§ **WORK INSTRUCTIONS**
Set down again exactly the lines of the listing below that fall between the line holding "none; stroke-linecap: round;" and the line holding "#7a716c; stroke: #fbf5ee;", inclusive.

§ **DATA SHOWN**
◆ ◆ ◆ ◆ ◆ ◆ ◆

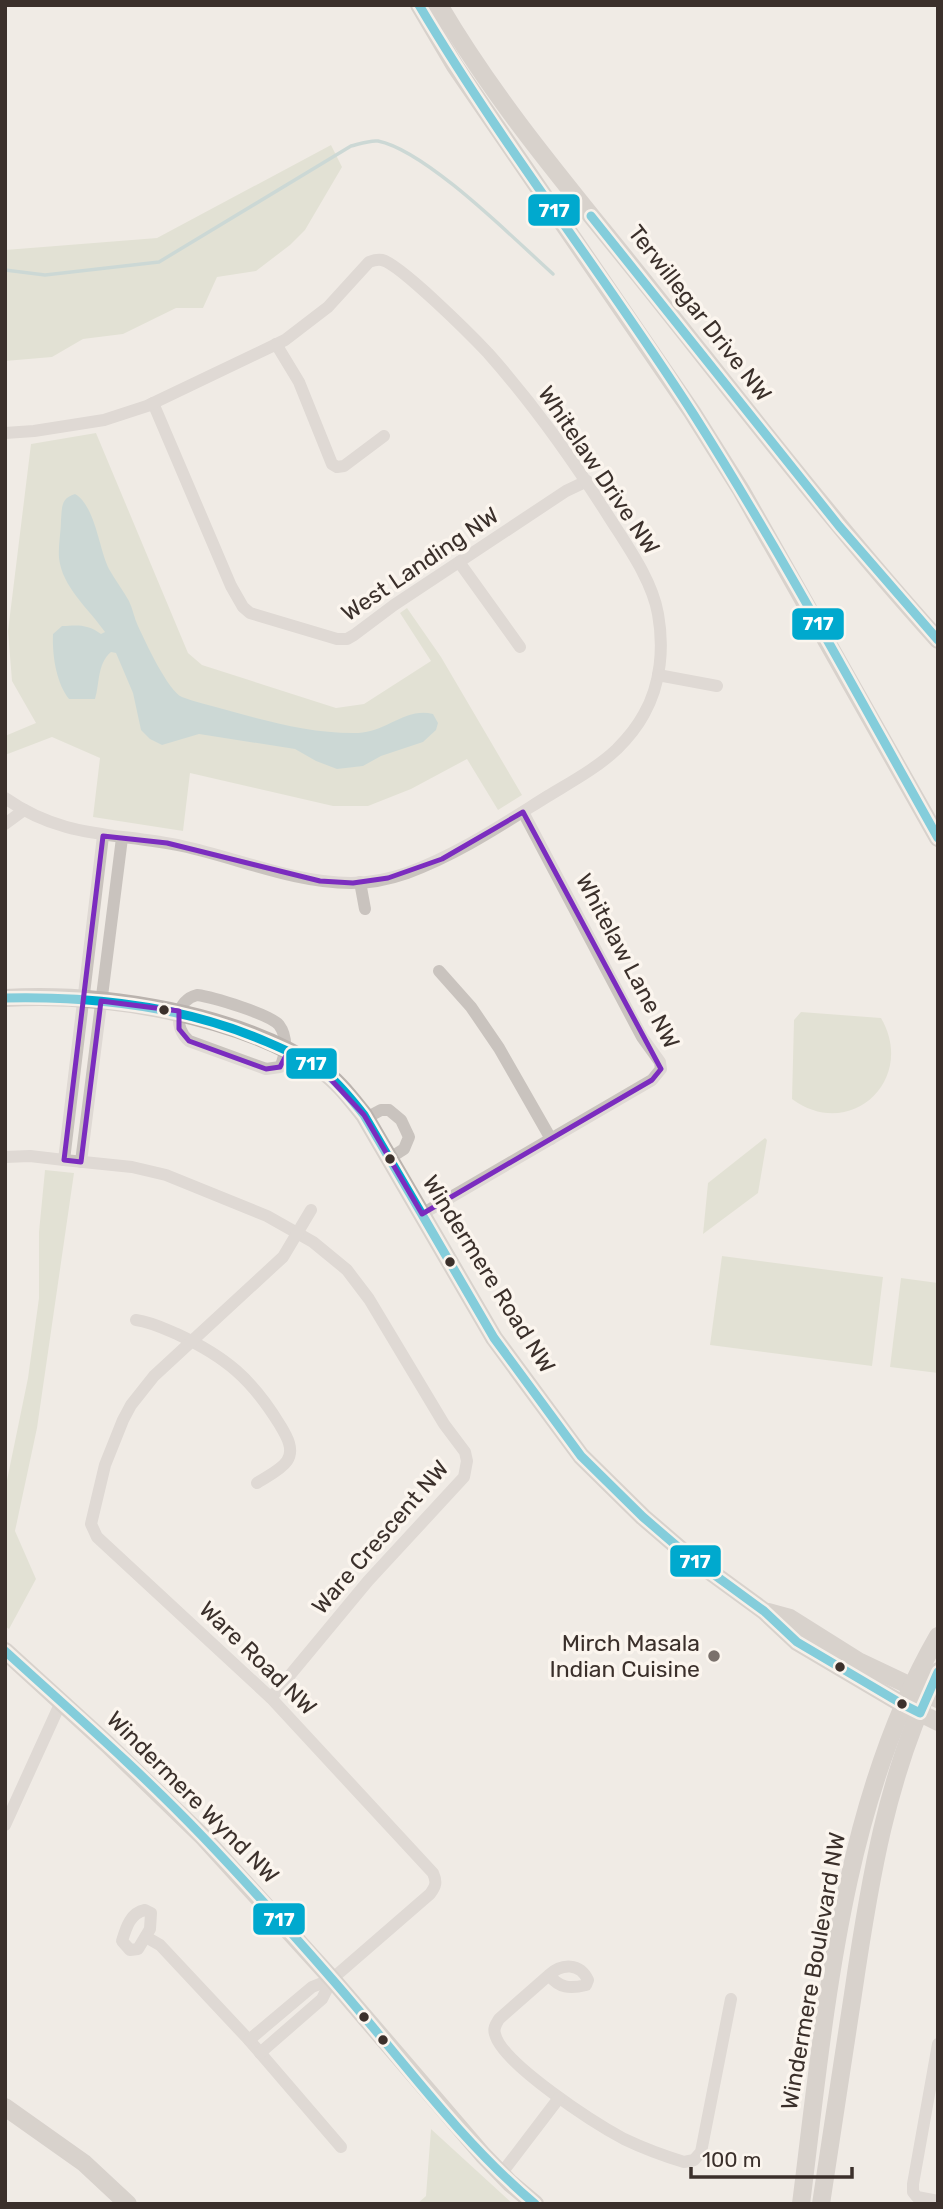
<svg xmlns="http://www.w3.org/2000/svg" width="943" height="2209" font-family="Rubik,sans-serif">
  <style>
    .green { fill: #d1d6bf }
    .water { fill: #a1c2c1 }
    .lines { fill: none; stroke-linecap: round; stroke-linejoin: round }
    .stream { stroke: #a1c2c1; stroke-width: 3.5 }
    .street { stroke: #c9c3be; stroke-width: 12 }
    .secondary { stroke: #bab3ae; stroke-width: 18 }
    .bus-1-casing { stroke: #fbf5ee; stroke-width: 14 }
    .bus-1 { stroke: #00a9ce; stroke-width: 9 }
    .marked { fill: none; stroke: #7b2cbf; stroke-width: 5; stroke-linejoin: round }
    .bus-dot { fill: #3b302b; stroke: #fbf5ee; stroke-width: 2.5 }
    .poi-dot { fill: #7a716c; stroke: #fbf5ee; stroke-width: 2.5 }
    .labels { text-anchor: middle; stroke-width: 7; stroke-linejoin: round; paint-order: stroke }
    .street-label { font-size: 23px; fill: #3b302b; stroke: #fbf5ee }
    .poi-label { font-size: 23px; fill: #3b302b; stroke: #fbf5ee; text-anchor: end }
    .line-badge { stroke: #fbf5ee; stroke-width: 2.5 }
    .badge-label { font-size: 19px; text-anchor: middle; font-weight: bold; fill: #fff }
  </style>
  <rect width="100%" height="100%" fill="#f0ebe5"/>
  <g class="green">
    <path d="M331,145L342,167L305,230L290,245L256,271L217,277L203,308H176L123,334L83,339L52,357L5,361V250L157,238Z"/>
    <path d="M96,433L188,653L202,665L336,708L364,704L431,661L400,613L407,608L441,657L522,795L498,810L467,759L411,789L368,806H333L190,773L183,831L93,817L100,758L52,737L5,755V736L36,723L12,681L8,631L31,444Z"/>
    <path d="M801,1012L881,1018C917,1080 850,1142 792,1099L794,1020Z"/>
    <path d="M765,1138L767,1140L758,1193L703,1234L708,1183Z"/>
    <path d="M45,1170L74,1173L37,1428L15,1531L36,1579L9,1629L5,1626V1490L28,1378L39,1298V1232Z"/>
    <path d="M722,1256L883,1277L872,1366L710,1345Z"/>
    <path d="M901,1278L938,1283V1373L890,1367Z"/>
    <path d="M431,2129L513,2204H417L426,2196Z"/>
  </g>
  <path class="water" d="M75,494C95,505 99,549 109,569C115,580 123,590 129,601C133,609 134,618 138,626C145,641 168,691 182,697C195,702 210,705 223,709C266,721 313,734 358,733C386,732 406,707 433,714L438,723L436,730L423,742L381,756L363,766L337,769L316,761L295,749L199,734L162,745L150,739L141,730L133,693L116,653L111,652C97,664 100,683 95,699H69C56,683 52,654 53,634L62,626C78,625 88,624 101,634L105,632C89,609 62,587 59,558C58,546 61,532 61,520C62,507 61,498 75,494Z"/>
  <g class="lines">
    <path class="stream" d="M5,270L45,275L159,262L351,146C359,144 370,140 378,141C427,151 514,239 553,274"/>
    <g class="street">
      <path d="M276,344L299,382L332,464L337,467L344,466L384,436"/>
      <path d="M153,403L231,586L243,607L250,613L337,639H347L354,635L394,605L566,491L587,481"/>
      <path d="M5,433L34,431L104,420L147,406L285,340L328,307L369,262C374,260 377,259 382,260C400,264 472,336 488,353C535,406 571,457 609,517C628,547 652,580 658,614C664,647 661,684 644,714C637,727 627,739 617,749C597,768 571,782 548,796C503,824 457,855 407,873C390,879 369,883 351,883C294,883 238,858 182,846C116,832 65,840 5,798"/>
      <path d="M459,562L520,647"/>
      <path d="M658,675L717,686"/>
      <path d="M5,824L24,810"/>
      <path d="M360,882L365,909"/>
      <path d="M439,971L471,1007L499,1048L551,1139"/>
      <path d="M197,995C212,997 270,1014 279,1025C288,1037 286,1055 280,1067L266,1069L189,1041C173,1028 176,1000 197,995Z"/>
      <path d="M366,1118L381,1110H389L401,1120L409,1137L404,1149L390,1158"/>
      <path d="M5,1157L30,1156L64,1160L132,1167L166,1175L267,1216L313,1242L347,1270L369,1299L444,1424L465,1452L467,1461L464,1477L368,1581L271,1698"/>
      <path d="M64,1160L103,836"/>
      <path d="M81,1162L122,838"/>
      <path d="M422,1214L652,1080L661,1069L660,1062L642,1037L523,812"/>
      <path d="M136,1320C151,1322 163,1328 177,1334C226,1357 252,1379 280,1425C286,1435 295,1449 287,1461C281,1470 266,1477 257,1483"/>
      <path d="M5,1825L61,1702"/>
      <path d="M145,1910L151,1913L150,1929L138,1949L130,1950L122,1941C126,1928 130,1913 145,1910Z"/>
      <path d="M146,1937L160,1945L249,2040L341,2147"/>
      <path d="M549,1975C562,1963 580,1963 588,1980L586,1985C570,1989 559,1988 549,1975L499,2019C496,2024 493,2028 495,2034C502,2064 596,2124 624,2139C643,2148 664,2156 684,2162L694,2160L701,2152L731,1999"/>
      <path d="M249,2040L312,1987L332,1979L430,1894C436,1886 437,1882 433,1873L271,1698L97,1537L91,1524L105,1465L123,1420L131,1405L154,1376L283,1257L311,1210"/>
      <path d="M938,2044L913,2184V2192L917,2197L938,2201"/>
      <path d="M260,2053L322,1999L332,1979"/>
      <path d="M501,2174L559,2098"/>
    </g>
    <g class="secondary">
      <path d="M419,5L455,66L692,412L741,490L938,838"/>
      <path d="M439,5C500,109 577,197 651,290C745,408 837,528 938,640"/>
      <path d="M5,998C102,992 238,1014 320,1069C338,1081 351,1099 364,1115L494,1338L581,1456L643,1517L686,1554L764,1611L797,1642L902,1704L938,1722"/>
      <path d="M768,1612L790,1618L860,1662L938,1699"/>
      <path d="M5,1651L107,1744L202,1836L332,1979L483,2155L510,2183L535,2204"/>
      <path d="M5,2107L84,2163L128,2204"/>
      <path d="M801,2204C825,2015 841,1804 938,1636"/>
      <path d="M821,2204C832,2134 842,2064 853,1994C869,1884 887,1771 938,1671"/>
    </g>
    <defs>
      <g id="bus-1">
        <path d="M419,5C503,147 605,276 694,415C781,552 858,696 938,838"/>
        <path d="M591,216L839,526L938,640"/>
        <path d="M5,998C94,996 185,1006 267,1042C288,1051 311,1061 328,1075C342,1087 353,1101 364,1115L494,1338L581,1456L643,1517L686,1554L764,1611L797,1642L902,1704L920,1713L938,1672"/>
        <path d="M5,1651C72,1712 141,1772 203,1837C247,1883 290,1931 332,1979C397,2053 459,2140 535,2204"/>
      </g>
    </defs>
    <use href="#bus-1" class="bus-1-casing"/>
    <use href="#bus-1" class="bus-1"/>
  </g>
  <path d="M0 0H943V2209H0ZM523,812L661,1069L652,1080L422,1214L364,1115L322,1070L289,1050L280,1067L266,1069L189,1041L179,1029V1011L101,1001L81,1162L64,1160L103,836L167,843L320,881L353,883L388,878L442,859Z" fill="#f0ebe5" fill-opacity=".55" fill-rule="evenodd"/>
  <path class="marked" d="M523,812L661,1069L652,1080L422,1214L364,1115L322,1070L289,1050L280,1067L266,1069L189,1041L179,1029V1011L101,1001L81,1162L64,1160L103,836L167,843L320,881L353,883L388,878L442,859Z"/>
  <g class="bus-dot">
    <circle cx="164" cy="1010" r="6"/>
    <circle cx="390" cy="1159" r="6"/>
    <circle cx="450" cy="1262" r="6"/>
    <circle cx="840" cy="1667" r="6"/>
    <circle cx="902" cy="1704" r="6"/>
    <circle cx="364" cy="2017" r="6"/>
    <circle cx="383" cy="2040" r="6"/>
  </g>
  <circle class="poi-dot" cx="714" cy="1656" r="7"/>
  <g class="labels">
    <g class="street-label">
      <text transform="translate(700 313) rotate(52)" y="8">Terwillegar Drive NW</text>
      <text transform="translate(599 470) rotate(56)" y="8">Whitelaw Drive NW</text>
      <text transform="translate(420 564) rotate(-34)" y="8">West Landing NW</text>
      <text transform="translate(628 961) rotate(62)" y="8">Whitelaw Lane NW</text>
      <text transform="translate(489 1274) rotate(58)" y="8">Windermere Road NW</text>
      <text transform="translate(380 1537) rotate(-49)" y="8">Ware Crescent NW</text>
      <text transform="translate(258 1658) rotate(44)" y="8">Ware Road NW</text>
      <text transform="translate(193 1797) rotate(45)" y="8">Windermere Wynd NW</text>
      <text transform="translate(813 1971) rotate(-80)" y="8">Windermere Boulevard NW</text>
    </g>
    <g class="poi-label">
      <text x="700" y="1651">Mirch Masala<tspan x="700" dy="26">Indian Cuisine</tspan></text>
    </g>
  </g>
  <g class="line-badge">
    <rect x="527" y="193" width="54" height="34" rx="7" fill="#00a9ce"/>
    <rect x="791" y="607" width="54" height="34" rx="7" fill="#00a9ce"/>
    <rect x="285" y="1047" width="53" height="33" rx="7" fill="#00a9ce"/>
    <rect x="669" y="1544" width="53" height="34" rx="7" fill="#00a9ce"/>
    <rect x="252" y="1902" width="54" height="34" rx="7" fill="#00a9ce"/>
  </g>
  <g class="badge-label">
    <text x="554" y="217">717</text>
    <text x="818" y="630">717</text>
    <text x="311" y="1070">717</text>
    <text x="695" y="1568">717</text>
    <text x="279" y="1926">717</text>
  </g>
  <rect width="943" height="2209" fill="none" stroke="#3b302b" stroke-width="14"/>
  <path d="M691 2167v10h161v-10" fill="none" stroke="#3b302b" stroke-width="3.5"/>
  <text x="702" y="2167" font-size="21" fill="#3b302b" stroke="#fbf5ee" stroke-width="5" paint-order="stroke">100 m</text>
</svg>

◆ ◆ ◆ ◆ ◆ ◆ ◆

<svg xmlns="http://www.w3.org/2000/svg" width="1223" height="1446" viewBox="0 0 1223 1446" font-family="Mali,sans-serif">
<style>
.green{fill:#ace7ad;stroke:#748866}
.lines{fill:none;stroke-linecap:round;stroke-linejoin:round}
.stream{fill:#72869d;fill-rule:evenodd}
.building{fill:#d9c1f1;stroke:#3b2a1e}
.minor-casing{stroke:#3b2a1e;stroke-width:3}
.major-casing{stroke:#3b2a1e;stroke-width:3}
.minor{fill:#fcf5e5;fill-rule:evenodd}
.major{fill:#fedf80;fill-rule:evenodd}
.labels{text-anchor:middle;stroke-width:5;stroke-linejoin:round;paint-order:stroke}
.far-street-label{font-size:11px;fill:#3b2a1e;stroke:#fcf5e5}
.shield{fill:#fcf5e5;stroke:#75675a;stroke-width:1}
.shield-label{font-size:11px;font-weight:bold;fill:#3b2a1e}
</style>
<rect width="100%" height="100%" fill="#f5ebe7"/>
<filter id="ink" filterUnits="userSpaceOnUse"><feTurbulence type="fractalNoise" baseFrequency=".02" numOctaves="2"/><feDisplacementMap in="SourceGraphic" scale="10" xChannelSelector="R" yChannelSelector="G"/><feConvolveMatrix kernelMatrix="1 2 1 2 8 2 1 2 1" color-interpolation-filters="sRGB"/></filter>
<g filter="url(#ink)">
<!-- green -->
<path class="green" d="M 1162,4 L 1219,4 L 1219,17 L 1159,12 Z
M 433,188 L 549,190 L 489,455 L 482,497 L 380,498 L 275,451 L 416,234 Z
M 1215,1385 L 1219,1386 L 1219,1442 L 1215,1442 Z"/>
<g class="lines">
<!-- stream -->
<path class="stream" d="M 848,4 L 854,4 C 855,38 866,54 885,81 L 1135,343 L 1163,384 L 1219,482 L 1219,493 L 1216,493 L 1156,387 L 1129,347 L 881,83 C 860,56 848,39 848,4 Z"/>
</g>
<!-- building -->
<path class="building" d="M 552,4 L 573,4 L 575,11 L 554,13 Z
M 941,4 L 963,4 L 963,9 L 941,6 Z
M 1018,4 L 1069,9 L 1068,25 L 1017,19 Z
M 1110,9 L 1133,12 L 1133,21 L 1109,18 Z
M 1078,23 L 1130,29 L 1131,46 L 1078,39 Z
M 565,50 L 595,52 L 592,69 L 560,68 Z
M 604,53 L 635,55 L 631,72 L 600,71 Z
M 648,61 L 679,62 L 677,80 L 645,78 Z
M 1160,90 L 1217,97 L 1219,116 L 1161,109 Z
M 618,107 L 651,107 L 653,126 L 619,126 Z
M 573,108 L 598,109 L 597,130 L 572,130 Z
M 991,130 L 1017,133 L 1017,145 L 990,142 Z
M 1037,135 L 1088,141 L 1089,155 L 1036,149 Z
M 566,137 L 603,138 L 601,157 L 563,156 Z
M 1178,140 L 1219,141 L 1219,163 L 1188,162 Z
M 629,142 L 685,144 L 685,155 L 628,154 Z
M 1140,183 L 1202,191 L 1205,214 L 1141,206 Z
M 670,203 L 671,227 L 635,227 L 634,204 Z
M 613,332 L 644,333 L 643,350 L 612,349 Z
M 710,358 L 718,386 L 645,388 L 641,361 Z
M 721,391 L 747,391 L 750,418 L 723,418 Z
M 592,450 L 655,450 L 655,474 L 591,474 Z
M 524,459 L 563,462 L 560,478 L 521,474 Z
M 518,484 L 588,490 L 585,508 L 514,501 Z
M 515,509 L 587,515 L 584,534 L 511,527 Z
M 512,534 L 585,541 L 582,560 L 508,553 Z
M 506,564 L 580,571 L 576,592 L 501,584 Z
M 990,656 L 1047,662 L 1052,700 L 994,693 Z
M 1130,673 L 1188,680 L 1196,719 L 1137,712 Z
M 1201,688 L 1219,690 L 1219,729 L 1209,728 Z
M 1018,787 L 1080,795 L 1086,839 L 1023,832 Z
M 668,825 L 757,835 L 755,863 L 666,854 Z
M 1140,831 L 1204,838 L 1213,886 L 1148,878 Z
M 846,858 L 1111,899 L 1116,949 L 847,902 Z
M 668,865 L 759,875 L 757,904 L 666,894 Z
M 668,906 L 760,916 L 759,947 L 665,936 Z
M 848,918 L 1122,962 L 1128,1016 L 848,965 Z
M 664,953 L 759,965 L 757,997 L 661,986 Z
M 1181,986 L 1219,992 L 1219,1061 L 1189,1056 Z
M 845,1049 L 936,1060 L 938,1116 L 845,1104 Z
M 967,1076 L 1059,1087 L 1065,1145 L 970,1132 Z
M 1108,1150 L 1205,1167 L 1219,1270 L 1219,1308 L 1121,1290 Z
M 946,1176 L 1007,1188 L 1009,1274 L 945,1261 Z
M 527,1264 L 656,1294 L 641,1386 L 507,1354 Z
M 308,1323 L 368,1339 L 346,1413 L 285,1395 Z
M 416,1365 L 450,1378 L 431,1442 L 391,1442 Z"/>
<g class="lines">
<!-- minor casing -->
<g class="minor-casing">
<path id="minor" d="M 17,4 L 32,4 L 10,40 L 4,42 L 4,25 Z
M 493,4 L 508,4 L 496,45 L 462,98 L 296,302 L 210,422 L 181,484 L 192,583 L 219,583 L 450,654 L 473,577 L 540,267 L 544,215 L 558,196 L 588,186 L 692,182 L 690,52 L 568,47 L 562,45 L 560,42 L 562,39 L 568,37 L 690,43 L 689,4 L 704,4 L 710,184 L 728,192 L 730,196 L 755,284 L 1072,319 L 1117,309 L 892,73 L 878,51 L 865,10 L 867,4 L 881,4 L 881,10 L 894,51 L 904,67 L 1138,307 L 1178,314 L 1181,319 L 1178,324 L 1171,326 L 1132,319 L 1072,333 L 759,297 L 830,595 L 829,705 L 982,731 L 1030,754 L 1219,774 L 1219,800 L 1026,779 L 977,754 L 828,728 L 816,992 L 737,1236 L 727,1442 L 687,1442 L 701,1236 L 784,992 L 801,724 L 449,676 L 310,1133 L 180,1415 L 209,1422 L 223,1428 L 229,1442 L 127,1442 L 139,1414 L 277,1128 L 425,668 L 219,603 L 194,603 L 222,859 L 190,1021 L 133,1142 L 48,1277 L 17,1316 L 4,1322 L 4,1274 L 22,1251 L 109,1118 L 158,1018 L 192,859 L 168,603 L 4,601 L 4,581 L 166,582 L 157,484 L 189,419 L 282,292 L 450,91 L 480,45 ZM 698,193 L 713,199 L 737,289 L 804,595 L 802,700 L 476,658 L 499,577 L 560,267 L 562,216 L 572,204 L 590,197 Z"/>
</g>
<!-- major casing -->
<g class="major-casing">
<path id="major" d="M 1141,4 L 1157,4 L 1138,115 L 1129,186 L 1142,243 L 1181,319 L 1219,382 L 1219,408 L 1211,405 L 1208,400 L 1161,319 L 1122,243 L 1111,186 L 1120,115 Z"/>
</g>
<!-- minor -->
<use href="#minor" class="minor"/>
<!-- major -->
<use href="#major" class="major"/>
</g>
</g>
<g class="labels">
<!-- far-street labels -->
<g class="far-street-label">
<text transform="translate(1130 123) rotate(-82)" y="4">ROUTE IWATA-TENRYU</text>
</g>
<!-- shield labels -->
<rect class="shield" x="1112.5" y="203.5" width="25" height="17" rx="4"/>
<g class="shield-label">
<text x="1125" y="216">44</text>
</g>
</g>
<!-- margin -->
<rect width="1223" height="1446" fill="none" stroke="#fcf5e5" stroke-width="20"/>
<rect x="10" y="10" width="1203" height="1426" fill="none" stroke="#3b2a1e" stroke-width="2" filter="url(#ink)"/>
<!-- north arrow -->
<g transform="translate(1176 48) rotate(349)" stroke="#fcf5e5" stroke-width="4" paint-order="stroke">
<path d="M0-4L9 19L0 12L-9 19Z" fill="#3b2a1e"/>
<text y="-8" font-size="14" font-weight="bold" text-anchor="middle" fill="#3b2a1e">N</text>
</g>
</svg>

◆ ◆ ◆ ◆ ◆ ◆ ◆

§ **TASK RESPONSE**
    .lines { fill: none; stroke-linecap: round; stroke-linejoin: round }
    .stream { stroke: #a1c2c1; stroke-width: 3.5 }
    .street { stroke: #c9c3be; stroke-width: 12 }
    .secondary { stroke: #bab3ae; stroke-width: 18 }
    .bus-1-casing { stroke: #fbf5ee; stroke-width: 14 }
    .bus-1 { stroke: #00a9ce; stroke-width: 9 }
    .marked { fill: none; stroke: #7b2cbf; stroke-width: 5; stroke-linejoin: round }
    .bus-dot { fill: #3b302b; stroke: #fbf5ee; stroke-width: 2.5 }
    .poi-dot { fill: #7a716c; stroke: #fbf5ee; stroke-width: 2.5 }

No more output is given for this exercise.